═════ Supplied material ═════
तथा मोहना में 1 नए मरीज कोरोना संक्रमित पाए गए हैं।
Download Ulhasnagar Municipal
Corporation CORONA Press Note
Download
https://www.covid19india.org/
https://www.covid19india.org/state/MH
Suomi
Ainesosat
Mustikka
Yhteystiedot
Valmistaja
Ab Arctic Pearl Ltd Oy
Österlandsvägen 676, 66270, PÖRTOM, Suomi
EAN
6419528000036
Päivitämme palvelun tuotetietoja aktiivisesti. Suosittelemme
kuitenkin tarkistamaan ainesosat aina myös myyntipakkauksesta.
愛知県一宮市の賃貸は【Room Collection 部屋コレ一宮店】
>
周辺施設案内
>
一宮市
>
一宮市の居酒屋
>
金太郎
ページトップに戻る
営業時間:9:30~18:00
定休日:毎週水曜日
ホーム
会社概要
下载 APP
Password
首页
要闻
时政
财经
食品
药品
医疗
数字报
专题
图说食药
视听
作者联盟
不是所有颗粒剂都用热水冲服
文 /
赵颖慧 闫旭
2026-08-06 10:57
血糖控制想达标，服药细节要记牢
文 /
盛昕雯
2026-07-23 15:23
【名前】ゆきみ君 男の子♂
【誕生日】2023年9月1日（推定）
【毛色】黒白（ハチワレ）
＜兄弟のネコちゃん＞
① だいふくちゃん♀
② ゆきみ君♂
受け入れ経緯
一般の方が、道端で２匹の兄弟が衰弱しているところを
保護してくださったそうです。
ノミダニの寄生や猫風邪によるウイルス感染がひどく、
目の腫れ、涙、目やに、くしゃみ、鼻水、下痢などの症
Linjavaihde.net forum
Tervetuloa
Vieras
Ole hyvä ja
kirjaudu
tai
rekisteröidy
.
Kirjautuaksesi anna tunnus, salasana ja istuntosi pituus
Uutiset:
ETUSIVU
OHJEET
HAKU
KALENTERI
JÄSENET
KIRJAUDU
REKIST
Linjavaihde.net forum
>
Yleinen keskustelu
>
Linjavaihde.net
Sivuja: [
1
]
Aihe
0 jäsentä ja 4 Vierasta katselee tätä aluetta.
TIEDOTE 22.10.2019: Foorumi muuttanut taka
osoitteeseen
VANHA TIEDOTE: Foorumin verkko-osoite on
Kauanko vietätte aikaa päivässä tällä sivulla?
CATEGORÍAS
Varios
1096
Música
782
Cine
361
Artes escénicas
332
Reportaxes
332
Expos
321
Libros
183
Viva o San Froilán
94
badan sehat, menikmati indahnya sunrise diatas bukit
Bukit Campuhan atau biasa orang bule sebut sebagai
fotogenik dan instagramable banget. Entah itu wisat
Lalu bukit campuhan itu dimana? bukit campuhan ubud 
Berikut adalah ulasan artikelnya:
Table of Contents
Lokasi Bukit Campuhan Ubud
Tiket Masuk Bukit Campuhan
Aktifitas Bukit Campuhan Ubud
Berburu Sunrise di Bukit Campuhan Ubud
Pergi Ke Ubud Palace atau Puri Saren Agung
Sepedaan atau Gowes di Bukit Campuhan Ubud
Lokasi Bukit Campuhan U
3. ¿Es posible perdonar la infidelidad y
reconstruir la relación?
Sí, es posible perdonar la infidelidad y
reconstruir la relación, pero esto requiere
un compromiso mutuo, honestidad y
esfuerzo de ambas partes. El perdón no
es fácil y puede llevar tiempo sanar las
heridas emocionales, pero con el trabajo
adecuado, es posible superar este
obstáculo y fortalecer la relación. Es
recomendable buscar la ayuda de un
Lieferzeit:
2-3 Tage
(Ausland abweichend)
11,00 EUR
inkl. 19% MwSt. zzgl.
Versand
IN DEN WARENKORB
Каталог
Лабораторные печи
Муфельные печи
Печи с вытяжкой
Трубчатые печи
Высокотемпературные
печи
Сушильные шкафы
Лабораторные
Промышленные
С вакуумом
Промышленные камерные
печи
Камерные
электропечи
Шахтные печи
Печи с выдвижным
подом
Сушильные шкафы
═════
:: Task prompt ::
Each entry shown above must be retyped word for word.

:: Solution below ::
तथा मोहना में 1 नए मरीज कोरोना संक्रमित पाए गए हैं।
Download Ulhasnagar Municipal
Corporation CORONA Press Note
Download
https://www.covid19india.org/
https://www.covid19india.org/state/MH
Suomi
Ainesosat
Mustikka
Yhteystiedot
Valmistaja
Ab Arctic Pearl Ltd Oy
Österlandsvägen 676, 66270, PÖRTOM, Suomi
EAN
6419528000036
Päivitämme palvelun tuotetietoja aktiivisesti. Suosittelemme
kuitenkin tarkistamaan ainesosat aina myös myyntipakkauksesta.
愛知県一宮市の賃貸は【Room Collection 部屋コレ一宮店】
>
周辺施設案内
>
一宮市
>
一宮市の居酒屋
>
金太郎
ページトップに戻る
営業時間:9:30~18:00
定休日:毎週水曜日
ホーム
会社概要
下载 APP
Password
首页
要闻
时政
财经
食品
药品
医疗
数字报
专题
图说食药
视听
作者联盟
不是所有颗粒剂都用热水冲服
文 /
赵颖慧 闫旭
2026-08-06 10:57
血糖控制想达标，服药细节要记牢
文 /
盛昕雯
2026-07-23 15:23
【名前】ゆきみ君 男の子♂
【誕生日】2023年9月1日（推定）
【毛色】黒白（ハチワレ）
＜兄弟のネコちゃん＞
① だいふくちゃん♀
② ゆきみ君♂
受け入れ経緯
一般の方が、道端で２匹の兄弟が衰弱しているところを
保護してくださったそうです。
ノミダニの寄生や猫風邪によるウイルス感染がひどく、
目の腫れ、涙、目やに、くしゃみ、鼻水、下痢などの症
Linjavaihde.net forum
Tervetuloa
Vieras
Ole hyvä ja
kirjaudu
tai
rekisteröidy
.
Kirjautuaksesi anna tunnus, salasana ja istuntosi pituus
Uutiset:
ETUSIVU
OHJEET
HAKU
KALENTERI
JÄSENET
KIRJAUDU
REKIST
Linjavaihde.net forum
>
Yleinen keskustelu
>
Linjavaihde.net
Sivuja: [
1
]
Aihe
0 jäsentä ja 4 Vierasta katselee tätä aluetta.
TIEDOTE 22.10.2019: Foorumi muuttanut taka
osoitteeseen
VANHA TIEDOTE: Foorumin verkko-osoite on
Kauanko vietätte aikaa päivässä tällä sivulla?
CATEGORÍAS
Varios
1096
Música
782
Cine
361
Artes escénicas
332
Reportaxes
332
Expos
321
Libros
183
Viva o San Froilán
94
badan sehat, menikmati indahnya sunrise diatas bukit
Bukit Campuhan atau biasa orang bule sebut sebagai
fotogenik dan instagramable banget. Entah itu wisat
Lalu bukit campuhan itu dimana? bukit campuhan ubud 
Berikut adalah ulasan artikelnya:
Table of Contents
Lokasi Bukit Campuhan Ubud
Tiket Masuk Bukit Campuhan
Aktifitas Bukit Campuhan Ubud
Berburu Sunrise di Bukit Campuhan Ubud
Pergi Ke Ubud Palace atau Puri Saren Agung
Sepedaan atau Gowes di Bukit Campuhan Ubud
Lokasi Bukit Campuhan U
3. ¿Es posible perdonar la infidelidad y
reconstruir la relación?
Sí, es posible perdonar la infidelidad y
reconstruir la relación, pero esto requiere
un compromiso mutuo, honestidad y
esfuerzo de ambas partes. El perdón no
es fácil y puede llevar tiempo sanar las
heridas emocionales, pero con el trabajo
adecuado, es posible superar este
obstáculo y fortalecer la relación. Es
recomendable buscar la ayuda de un
Lieferzeit:
2-3 Tage
(Ausland abweichend)
11,00 EUR
inkl. 19% MwSt. zzgl.
Versand
IN DEN WARENKORB
Каталог
Лабораторные печи
Муфельные печи
Печи с вытяжкой
Трубчатые печи
Высокотемпературные
печи
Сушильные шкафы
Лабораторные
Промышленные
С вакуумом
Промышленные камерные
печи
Камерные
электропечи
Шахтные печи
Печи с выдвижным
подом
Сушильные шкафы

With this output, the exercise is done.